Record extracts:

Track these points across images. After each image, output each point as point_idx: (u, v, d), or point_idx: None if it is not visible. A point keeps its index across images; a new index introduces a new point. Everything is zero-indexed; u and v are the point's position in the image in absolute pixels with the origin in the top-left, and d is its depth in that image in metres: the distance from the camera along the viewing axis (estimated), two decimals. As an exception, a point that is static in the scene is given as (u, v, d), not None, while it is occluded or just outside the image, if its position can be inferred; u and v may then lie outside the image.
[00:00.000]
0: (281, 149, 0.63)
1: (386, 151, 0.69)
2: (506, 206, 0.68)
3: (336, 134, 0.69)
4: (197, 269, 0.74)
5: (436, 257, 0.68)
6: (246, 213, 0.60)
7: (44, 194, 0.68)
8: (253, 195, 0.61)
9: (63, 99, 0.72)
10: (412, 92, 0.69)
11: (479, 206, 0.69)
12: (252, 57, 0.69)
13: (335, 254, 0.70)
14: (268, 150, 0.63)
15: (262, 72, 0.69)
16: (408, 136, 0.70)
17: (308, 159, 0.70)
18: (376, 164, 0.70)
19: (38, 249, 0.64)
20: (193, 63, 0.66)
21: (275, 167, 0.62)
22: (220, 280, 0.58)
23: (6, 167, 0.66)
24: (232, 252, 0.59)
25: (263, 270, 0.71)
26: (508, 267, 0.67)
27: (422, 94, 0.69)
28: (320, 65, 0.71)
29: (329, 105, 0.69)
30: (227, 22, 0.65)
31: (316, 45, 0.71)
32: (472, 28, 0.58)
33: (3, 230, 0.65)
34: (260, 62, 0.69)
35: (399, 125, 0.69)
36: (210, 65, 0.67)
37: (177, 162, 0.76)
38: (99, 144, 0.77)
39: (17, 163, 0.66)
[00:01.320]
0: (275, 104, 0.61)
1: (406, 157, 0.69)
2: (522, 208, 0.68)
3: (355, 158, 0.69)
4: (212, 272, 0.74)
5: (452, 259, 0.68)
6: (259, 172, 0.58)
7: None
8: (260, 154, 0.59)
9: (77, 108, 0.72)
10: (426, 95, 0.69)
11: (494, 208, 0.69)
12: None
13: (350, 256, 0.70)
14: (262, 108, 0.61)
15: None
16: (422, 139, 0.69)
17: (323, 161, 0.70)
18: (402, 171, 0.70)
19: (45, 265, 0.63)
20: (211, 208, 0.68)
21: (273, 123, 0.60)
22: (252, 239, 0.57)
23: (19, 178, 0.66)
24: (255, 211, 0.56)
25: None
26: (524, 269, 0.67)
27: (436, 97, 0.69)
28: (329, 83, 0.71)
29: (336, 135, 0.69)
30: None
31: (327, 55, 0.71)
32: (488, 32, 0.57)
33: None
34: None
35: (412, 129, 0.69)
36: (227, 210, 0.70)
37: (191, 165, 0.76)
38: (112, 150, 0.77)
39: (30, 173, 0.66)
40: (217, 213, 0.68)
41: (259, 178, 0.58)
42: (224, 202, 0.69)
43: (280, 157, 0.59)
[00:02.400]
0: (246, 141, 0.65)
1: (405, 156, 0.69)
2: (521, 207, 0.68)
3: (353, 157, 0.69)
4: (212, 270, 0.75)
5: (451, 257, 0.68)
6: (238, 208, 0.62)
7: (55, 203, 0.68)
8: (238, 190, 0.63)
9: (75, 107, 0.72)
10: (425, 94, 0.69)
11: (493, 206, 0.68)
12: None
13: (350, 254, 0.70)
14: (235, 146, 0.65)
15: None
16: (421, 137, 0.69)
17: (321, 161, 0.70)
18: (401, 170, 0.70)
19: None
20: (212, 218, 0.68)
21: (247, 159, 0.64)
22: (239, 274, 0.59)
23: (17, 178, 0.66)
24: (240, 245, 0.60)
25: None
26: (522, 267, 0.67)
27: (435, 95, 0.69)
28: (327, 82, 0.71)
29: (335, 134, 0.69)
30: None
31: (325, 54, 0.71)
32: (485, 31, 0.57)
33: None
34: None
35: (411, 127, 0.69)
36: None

Assignment: The whole of the material above is to be restated exactly.

Answer area:
Track these points across images. After each image, output each point as point_idx: (u, v, d), or point_idx: None if it is not visible. A point keeps its index across images; a new index introduces a new point. Everything is zero-indexed; u and v are the point's position in the image in absolute pixels with the origin in the top-left, and d is its depth in that image in metres: the distance from the camera along the viewing axis (estimated), two decimals. As an exception, a point that is static in the scene is given as (u, v, d), not None, while it is occluded or just outside the image, if its position can be inferred; u and v may then lie outside the image.
[00:00.000]
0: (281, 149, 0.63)
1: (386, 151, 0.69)
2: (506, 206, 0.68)
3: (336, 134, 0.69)
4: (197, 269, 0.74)
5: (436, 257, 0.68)
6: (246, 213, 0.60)
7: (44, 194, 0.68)
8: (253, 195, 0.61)
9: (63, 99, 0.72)
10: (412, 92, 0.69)
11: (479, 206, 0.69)
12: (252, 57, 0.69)
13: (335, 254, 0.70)
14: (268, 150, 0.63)
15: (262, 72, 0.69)
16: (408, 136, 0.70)
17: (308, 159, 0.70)
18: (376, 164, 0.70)
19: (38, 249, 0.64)
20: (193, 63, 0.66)
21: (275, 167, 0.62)
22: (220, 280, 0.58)
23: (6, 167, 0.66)
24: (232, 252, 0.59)
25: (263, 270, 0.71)
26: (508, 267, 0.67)
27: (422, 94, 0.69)
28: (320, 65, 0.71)
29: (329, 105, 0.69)
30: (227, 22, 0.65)
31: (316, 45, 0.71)
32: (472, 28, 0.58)
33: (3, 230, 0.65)
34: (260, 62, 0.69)
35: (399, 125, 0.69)
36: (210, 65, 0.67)
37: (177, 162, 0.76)
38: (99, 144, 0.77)
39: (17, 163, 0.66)
[00:01.320]
0: (275, 104, 0.61)
1: (406, 157, 0.69)
2: (522, 208, 0.68)
3: (355, 158, 0.69)
4: (212, 272, 0.74)
5: (452, 259, 0.68)
6: (259, 172, 0.58)
7: None
8: (260, 154, 0.59)
9: (77, 108, 0.72)
10: (426, 95, 0.69)
11: (494, 208, 0.69)
12: None
13: (350, 256, 0.70)
14: (262, 108, 0.61)
15: None
16: (422, 139, 0.69)
17: (323, 161, 0.70)
18: (402, 171, 0.70)
19: (45, 265, 0.63)
20: (211, 208, 0.68)
21: (273, 123, 0.60)
22: (252, 239, 0.57)
23: (19, 178, 0.66)
24: (255, 211, 0.56)
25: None
26: (524, 269, 0.67)
27: (436, 97, 0.69)
28: (329, 83, 0.71)
29: (336, 135, 0.69)
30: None
31: (327, 55, 0.71)
32: (488, 32, 0.57)
33: None
34: None
35: (412, 129, 0.69)
36: (227, 210, 0.70)
37: (191, 165, 0.76)
38: (112, 150, 0.77)
39: (30, 173, 0.66)
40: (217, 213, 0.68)
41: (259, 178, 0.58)
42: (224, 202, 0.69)
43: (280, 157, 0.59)
[00:02.400]
0: (246, 141, 0.65)
1: (405, 156, 0.69)
2: (521, 207, 0.68)
3: (353, 157, 0.69)
4: (212, 270, 0.75)
5: (451, 257, 0.68)
6: (238, 208, 0.62)
7: (55, 203, 0.68)
8: (238, 190, 0.63)
9: (75, 107, 0.72)
10: (425, 94, 0.69)
11: (493, 206, 0.68)
12: None
13: (350, 254, 0.70)
14: (235, 146, 0.65)
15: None
16: (421, 137, 0.69)
17: (321, 161, 0.70)
18: (401, 170, 0.70)
19: None
20: (212, 218, 0.68)
21: (247, 159, 0.64)
22: (239, 274, 0.59)
23: (17, 178, 0.66)
24: (240, 245, 0.60)
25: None
26: (522, 267, 0.67)
27: (435, 95, 0.69)
28: (327, 82, 0.71)
29: (335, 134, 0.69)
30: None
31: (325, 54, 0.71)
32: (485, 31, 0.57)
33: None
34: None
35: (411, 127, 0.69)
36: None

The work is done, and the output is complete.